The IMF and World Bank have been toys Europe and America wouldn't let anyone else play with. Surely they – the US especially – now feel enough shame to realise that they've failed in their stewardship role and need help.
The Brooking Institution three weeks ago wrote that, "This crisis and the G20 summit on November 15 provide a historic opportunity for the next president of the United States to chart a new course for global cooperation, overcoming the transatlantic and Western biases of recent years, integrating Asia and other emerging economies into the global leadership forum, thereby creating a more effective and legitimate global steering mechanism."
The next president of course won't be there, but Obama seems likely to be open to sharing some power with other countries. At the very least, it means that he can share some of the blame as well. But not even a "liberal, elite" president like Obama will cede US economic supremacy lightly.
Indeed, while all the of the world leaders on display this weekend are sure to talk about new beginnings – and the confidence that should give the markets should not be dismissed – the truth is that this forum begins a new tug-of-war between national sovereignty and international regulation. Capital and markets aren't constrained by nation states; governments are. How, and how far, the rule-makers follow the traders across borders are perhaps the hardest of all the hard questions that this crisis is forcing us to address. There is no answer, of course. The tug-of-war is endless. But these politicians have to find some global answers with some global regulations enforced by some global policemen or the traders will make monkeys of them again.
Former Canadian prime minister Paul Martin is one of the few men so far to have had his reputation enhanced by this crisis. He resisted pressure to deregulate the Canadian banking system and Canada has been relatively un-crunched by the credit crisis.

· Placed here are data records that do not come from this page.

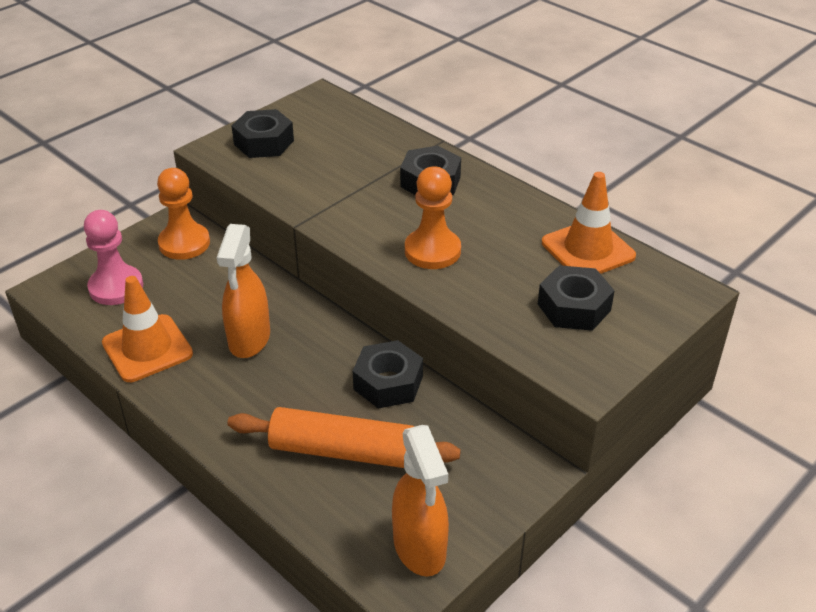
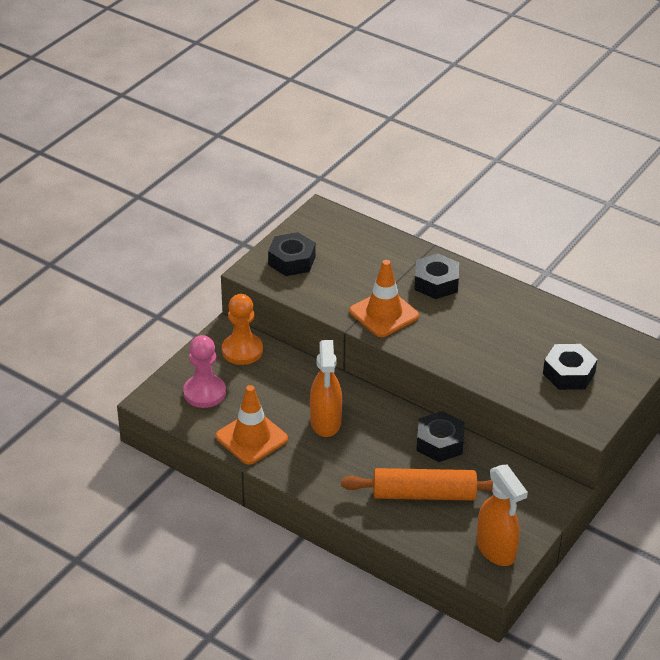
camera: 10 degrees left, 0 degrees up
(432, 251) = (455, 341): orange pawn -> none
(588, 249) = (568, 327): orange traffic cone -> orange traffic cone (384, 314)

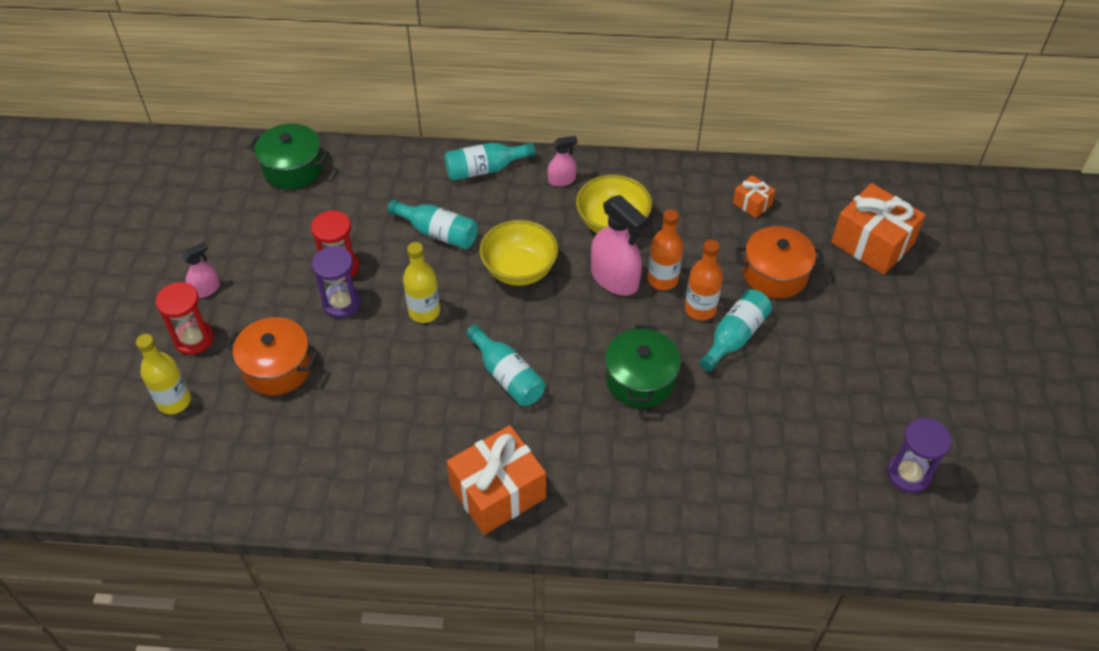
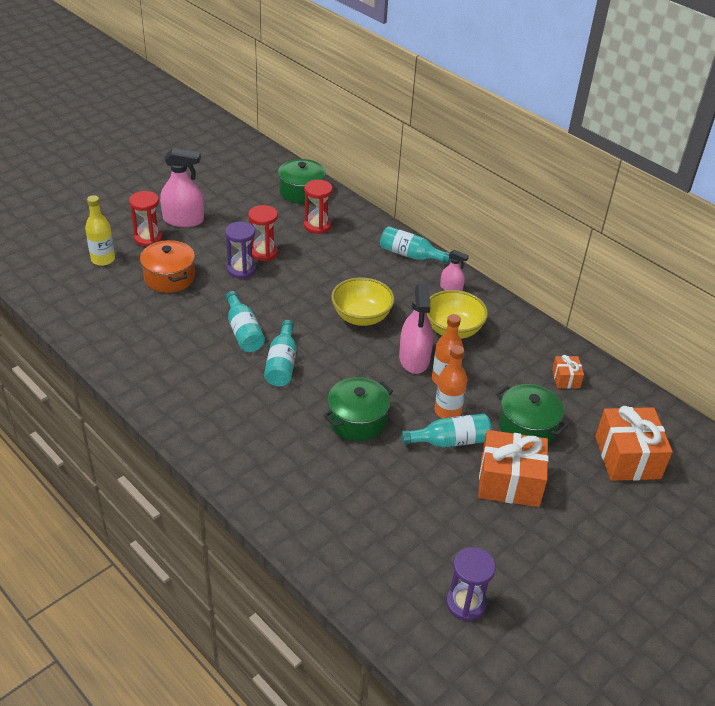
camera: 40 degrees right, 10 degrees down
(206, 289) = (183, 220): pink spray bottle -> pink spray bottle, size x1.86
(357, 198) = (317, 226): none -> red hourglass
(424, 312) = (279, 302): yellow bottle -> none
(438, 233) = (339, 269): turquoise bottle -> turquoise bottle (243, 332)
(498, 492) = (199, 415): orange gift -> orange gift (509, 482)
(775, 274) = (527, 427): orange pot -> green pot

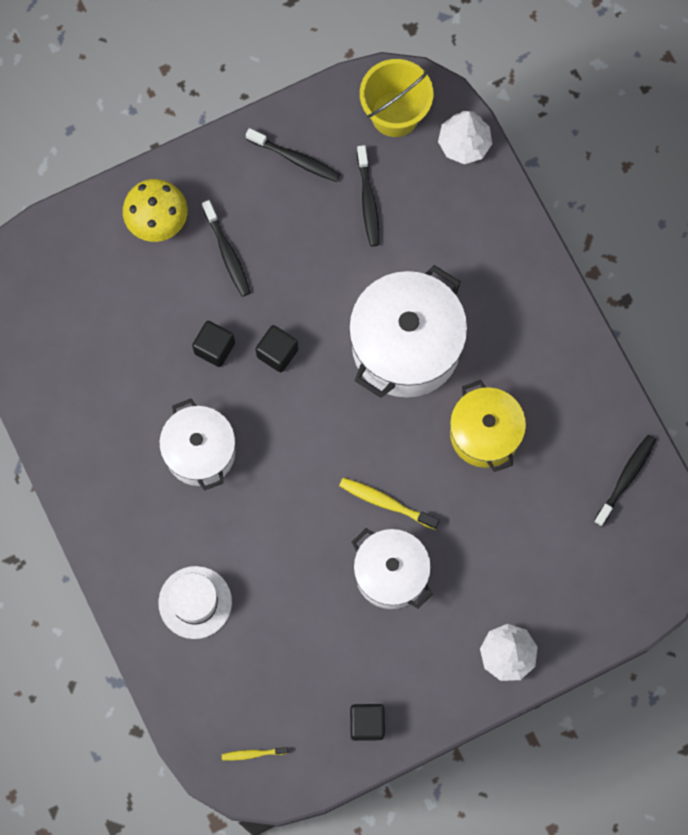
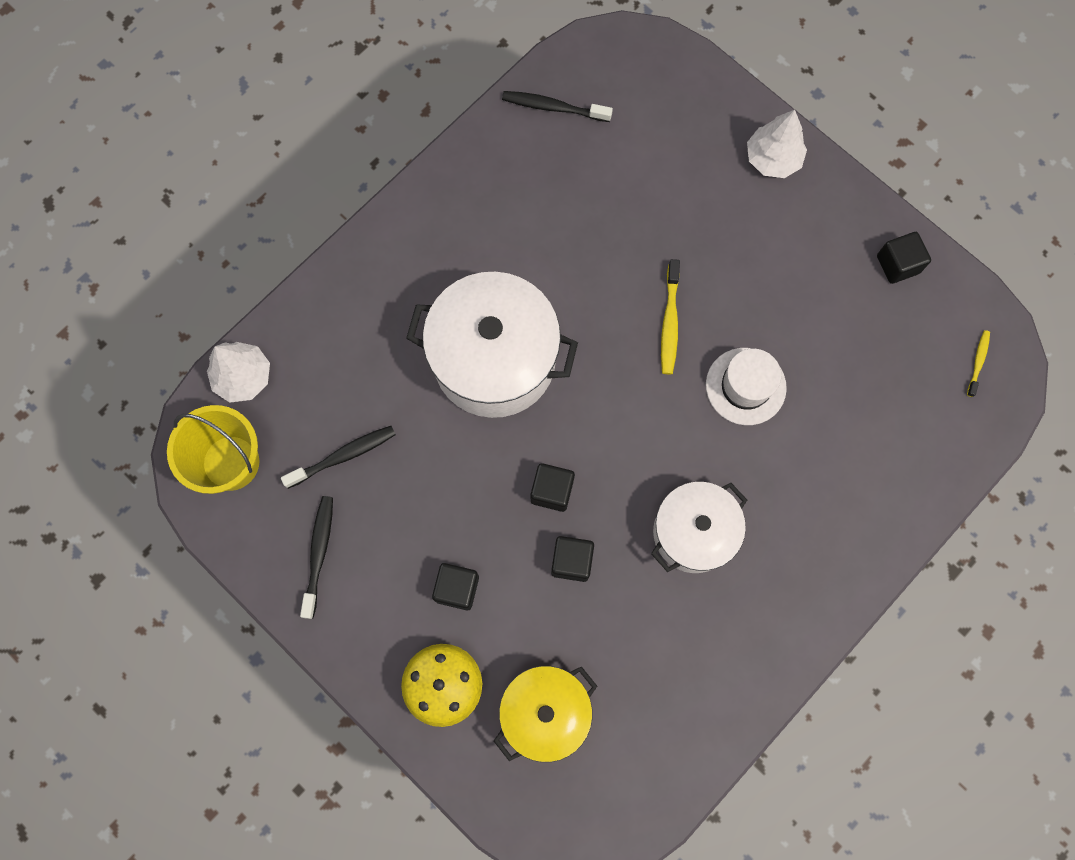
camera: 110 degrees left, 0 degrees up
(195, 602) = (854, 476): white hat -> white hat (745, 386)
(227, 253) = (457, 588): black toothbrush -> black cube
(253, 754) = (978, 362): yellow toothbrush -> yellow toothbrush turned 135 degrees counterclockwise
(391, 574) = (740, 293): white pot -> none
(485, 434) = (559, 251): yellow pot -> yellow pot (545, 712)

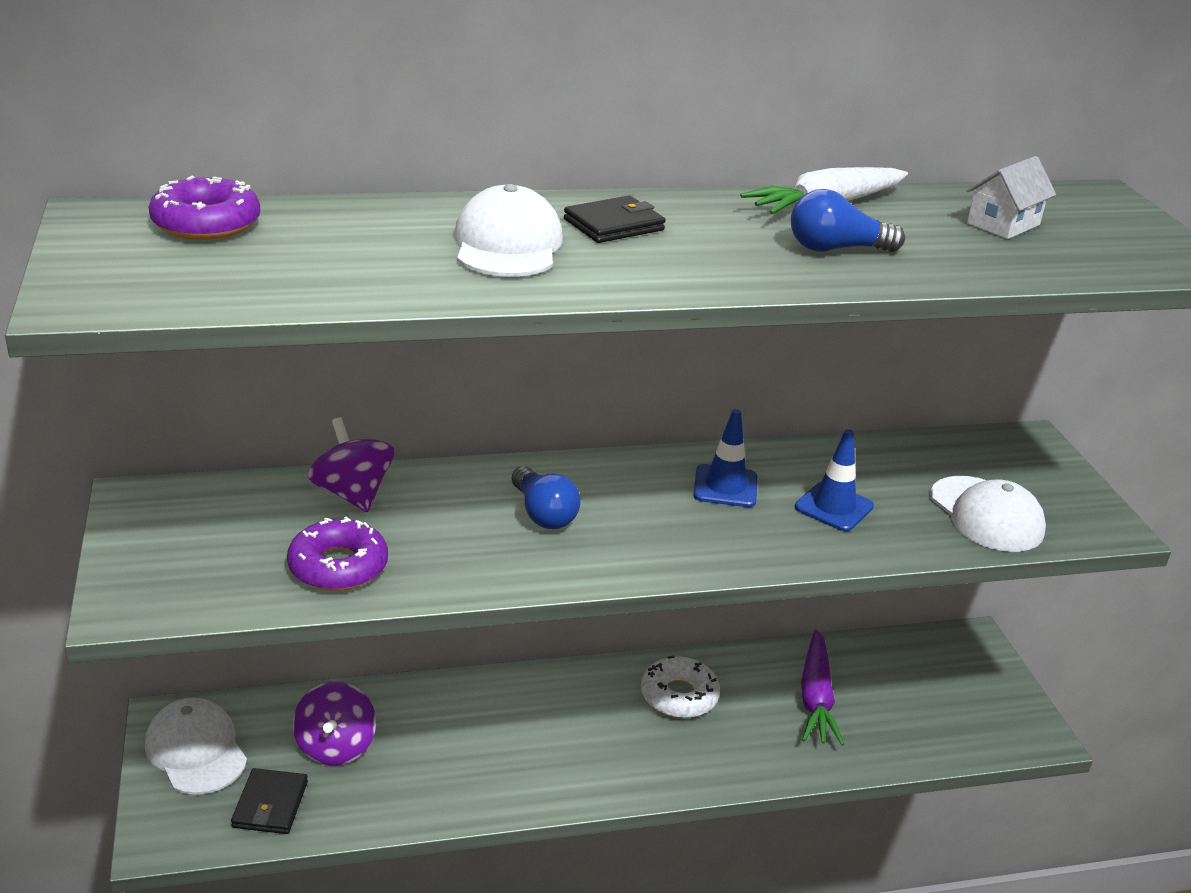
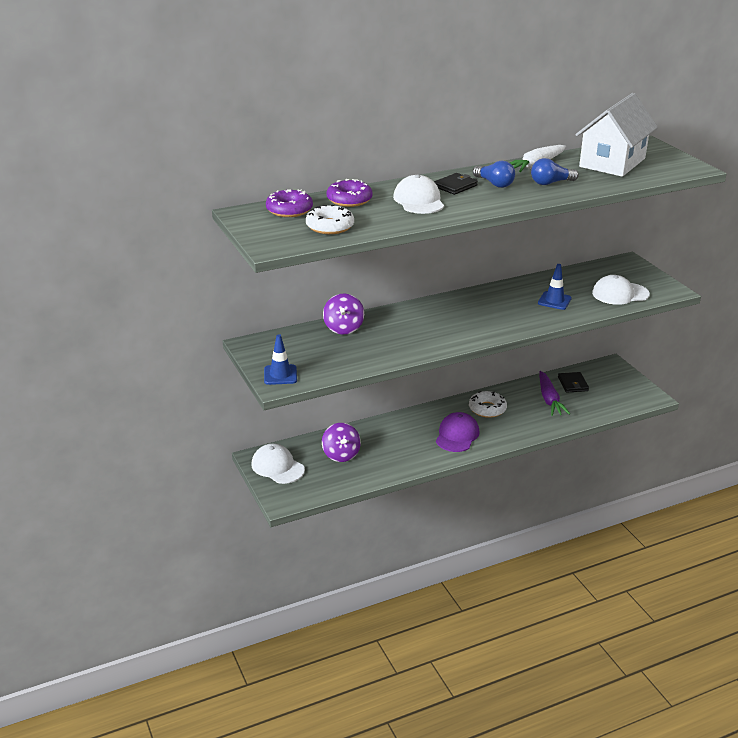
camera: 10 degrees left, 0 degrees up
(258, 273) = (330, 226): none -> white donut
(270, 804) = (324, 481): black wallet -> black wallet (572, 384)
(338, 566) = (356, 356): purple donut -> purple donut (349, 200)
(352, 494) = (343, 328): purple spinning top -> purple spinning top turned 135 degrees counterclockwise
(543, 514) = (431, 323): blue light bulb -> blue light bulb (494, 184)
(591, 747) = (457, 435): none -> purple cap
(725, 486) = (504, 300): blue traffic cone -> blue traffic cone (280, 375)
(986, 515) = (620, 294): white cap -> white cap turned 120 degrees clockwise
(1003, 224) = (612, 162): white house -> white house, size x2.22

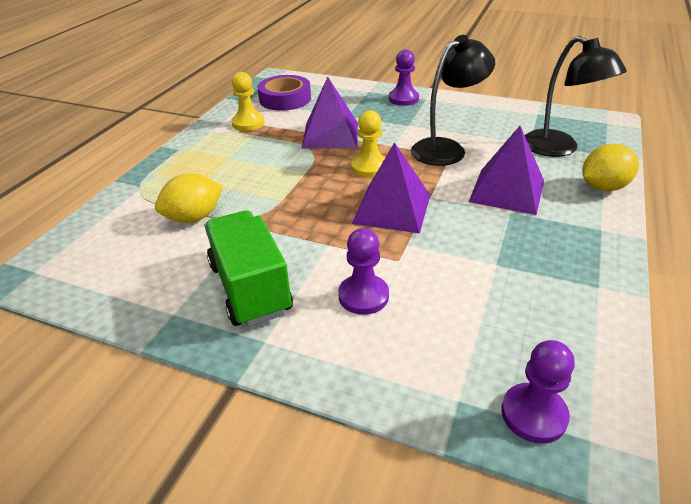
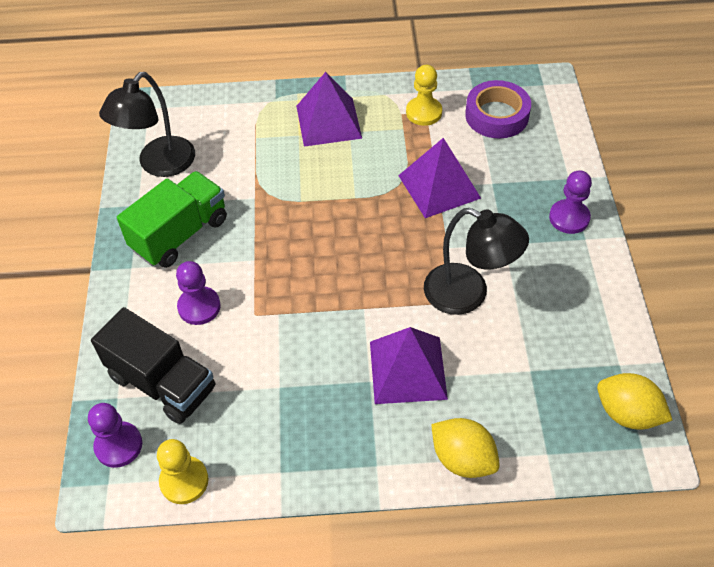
camera: 65 degrees right, 15 degrees up
(194, 217) = (248, 157): yellow lemon -> yellow lemon (627, 413)
(369, 167) = (391, 242): yellow pawn -> yellow pawn (184, 481)
(392, 209) = (327, 285): purple pyramid -> purple pyramid (328, 121)
(454, 350) = (162, 382): none -> black truck
(558, 149) = (531, 402): black lamp -> black lamp (159, 165)

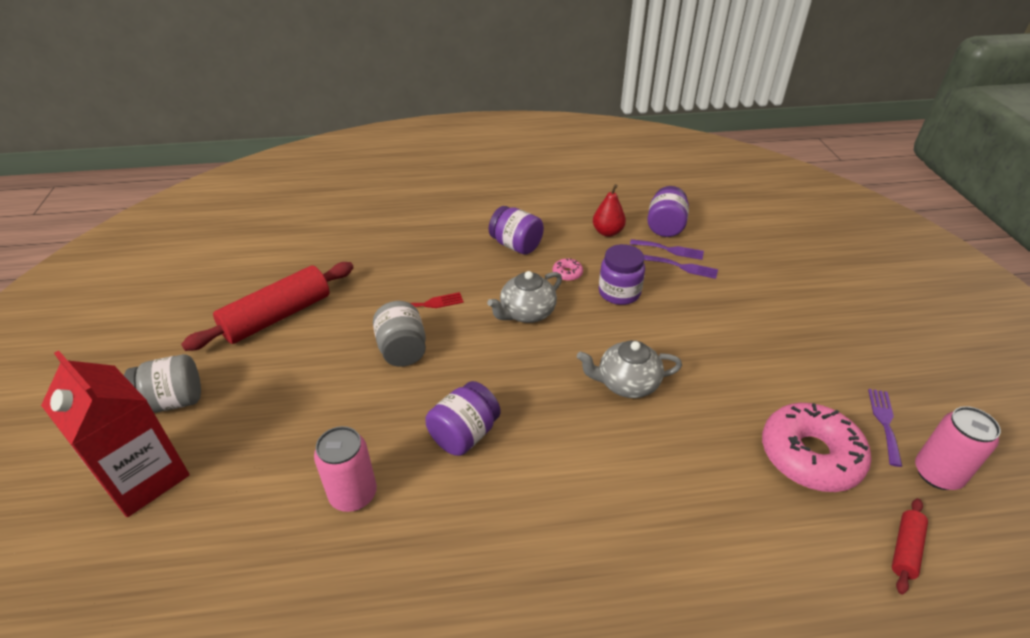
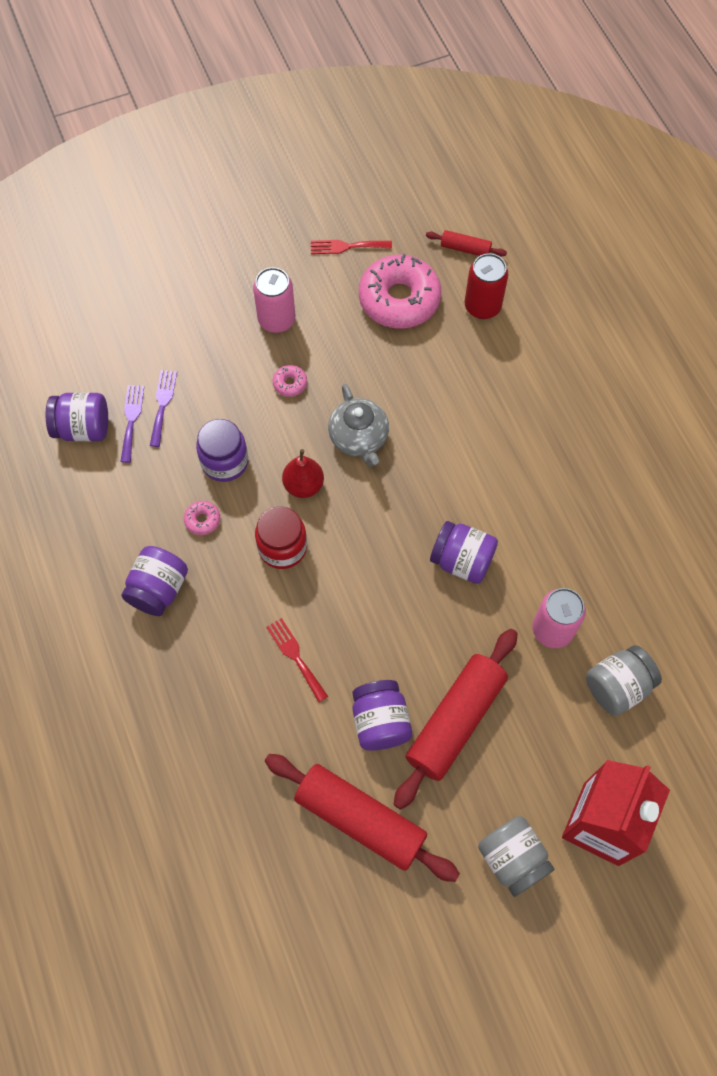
camera: 105 degrees left, 25 degrees up
(312, 391) = (455, 721): none -> red rolling pin
(344, 342) = (380, 722): none -> purple jar
(402, 350) = (373, 655): grey jar -> grey jar (617, 686)
(526, 313) = (282, 547): grey teapot -> red jar
(607, 232) = (108, 490): red pear -> red pear (303, 485)
(697, 345) = (290, 383): none -> pink donut
(805, 544) = (482, 306): none -> red can
(884, 422) = (346, 246): purple fork -> red fork
(937, 474) = (390, 220): pink can -> pink can (276, 320)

As he told Foreign Policy, "The only answer is ongoing dialogue between regulators, constantly trying to stay, if not a step ahead, at least up to speed with the market".
That can only be done if we get past this amero-centric world view and allow smaller and emerging nations more sway in whatever system emerges. Consider China – it holds a quarter of the world's hard currency reserves and could be the world's largest economy by 2025. Yet it isn't even part of the G8. Then there's India, Brazil, Chile... Poorer countries, while they don't have complicated financial systems at risk from this crisis, are battling to deal with dropping first-world demand. Relative to a year ago, prices of industrial metals are down by 45
percent, energy prices by 32 percent, and agricultural prices by 24 percent. As immigrant workers in the developed world are laid off, the amount being sent home to the developing world in the form of remittances is falling. This is not a problem for the old boys' network to fix alone.
In his interview with Foreign Policy, Martin continued:
The G-20 leaders should use this meeting to begin the reform of other institutions. The fundamental flaw in the G-8 is that it no longer [includes] the major economies: Brazil, India, and China. Brazil and others are not permanent members; they are only guests by sufferance. This makes no sense. Do what you think is necessary with the Bretton Woods institutions, but for heaven’s sake, stop keeping half the world out of them! My view is that a vibrant G-20 will become the instrument of reform.
So perhaps the most significant thing to come out of this weekend's meeting is that it has been held under the auspices of the G20 rather than the G8. The tent is getting just a bit bigger. That, to steal a line of the times, is change we can believe in. And it promises more significant change to come.